Klinkt dit allemaal als een
doordachte aanzet tot een historisch onderbouwd verhaal, dan weet de
stilistische uitwerking in het geheel niet te overtuigen. Een keur aan faits
divers uit Romanies jeugd wordt inspiratieloos aan elkaar geregen, zonder veel
structurele samenhang of inhoudelijke diepgang. Van Beirs presenteert zoveel
mogelijk op gedegen geschiedkundig onderzoek gebaseerde feiten en beschrijft bv.

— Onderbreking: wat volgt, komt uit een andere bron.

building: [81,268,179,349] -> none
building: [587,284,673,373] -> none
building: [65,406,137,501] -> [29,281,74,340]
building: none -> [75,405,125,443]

vier dagen uit de carnavalsperiode, een ‘shopping trip’ in Gent of een weekend
bij de bourgeoisie. Ook discussieavonden ten huize Van Pottenberghe, vol
politiek en sociaal geladen thema’s, worden tot in den treure uitgewerkt. Het
blijkt in het geheel niet geschikt om de tijdgeest op te roepen. De personages
blijven papieren constructies, hebben geen greintje authenticiteit. Zelfs de
beschrijvingen van Romanies huwelijk met de knappe Gentse advocaat Gaëtan is
van iedere emoties ontdaan; de passages over seksualiteit daarentegen lijken zo
uit een goedkoop liefdesromannetje te komen en grenzen aan het vulgaire. Hoewel
het geen twijfel leidt dat Van Beirs over een uitgebreide historische kennis
beschikt, slaagt de auteur er nergens in om de wetenswaardigheden evenwichtig
over de roman te verdelen. Integendeel, Romanies relaas lijkt slechts een mager
omhulsel om zoveel mogelijk geschiedenis te doceren.
Wanneer de
revolutie uitbreekt en de bevolking zich tegen de Hollandse bezetter keert,
verdwijnt Romanies vader van het toneel. Zijn dochter laat zich echter niet
onbetuigd en begint een verbeten zoektocht naar haar vader, geholpen door haar
bendeleden. Ze raakt verstrikt in opeenvolging van avontuurlijke acties,
tegenover de achtergrond van verregaande politiek-maatschappelijke
omwentelingen, zoals de gewelddadige opstand, de ontvoering van Willem I, de
brand in het Gravensteen. De totaal ongeloofwaardige scènes volgen elkaar in
sneltempo op, waardoor de roman – geheel volgens de tijdgeest – in een goedkope
klucht met een ronduit lachwekkend einde ontaardt, al zal dat niet meteen van
Beirs’ bedoeling geweest zijn.
Kan Zigeunergebroed inhoudelijk
noch qua opbouw en structuur overtuigen, dan laten Van Beirs’ stilistische
capaciteiten helemaal te wensen over. De auteur schijnt nergens genoegen te
kunnen nemen met enkele treffende adjectieven of sprekende substantieven, maar
neemt meteen een hele reeks op. Het resulteert in een proustiaans schrijven,
maar zonder de literaire kwaliteiten van de grootmeester:
‘Trinquier, zo vertelde mijn
vader me later, veel later, beriep zich op de wet van 10 juni 1794 (volgens de
revolutionaire kalender 22 prairial de l’ An II) en de Code Pénal van 1810,
Napoleons Grote Nieuwe Wetboek, om de kwijtschelding te verwerpen die mijn
vader had aangevraagd met een brief van vrijstelling voor mandoodslag begaan
onder invloed van woede, alcohol of uit wettige zelfverdediging.’
Of nog:
‘Ik peddel echter
liever in een kano van koeienhuid op zoek naar zwerfvuil op zee dat bruikbaar
is voor mijn eigen pirate’s cove, een verlaten zeeroversinham onder een
verkruimelde wachttoren uit de tijd van Hendrik de Achtste, de koning die meer
vrouwen verorberde dan een middeleeuwse draak dat kon, die geschubde vliegende
monsters die vuur spuwen en mooie maagden oppeuzelen die bijna poedelnaakt aan
een rots geketend staan te tieren in de prenten van oma’s voorouderlijke
ridderverhalen.’
Zigeunergebroed een
‘historische roman’ noemen, zoals het boek op de voorflap wordt aangeprezen,
gaat mij te ver. Het is zelfs geen afgewerkt verhaal, maar bevindt zich nog in
het stadium van manuscript. Van Beirs is vooral geschiedkundige, die
historische informatie wil overbrengen, zonder daarbij zelfs maar de
elementairste begrippen uit de roman, zoals plot, structuur, stijl en
karakterisering, te respecteren. Dat een zichzelf respecterende uitgeverij een
dergelijk ‘boek’ heeft kunnen uitbrengen, is mij dan ook een compleet raadsel.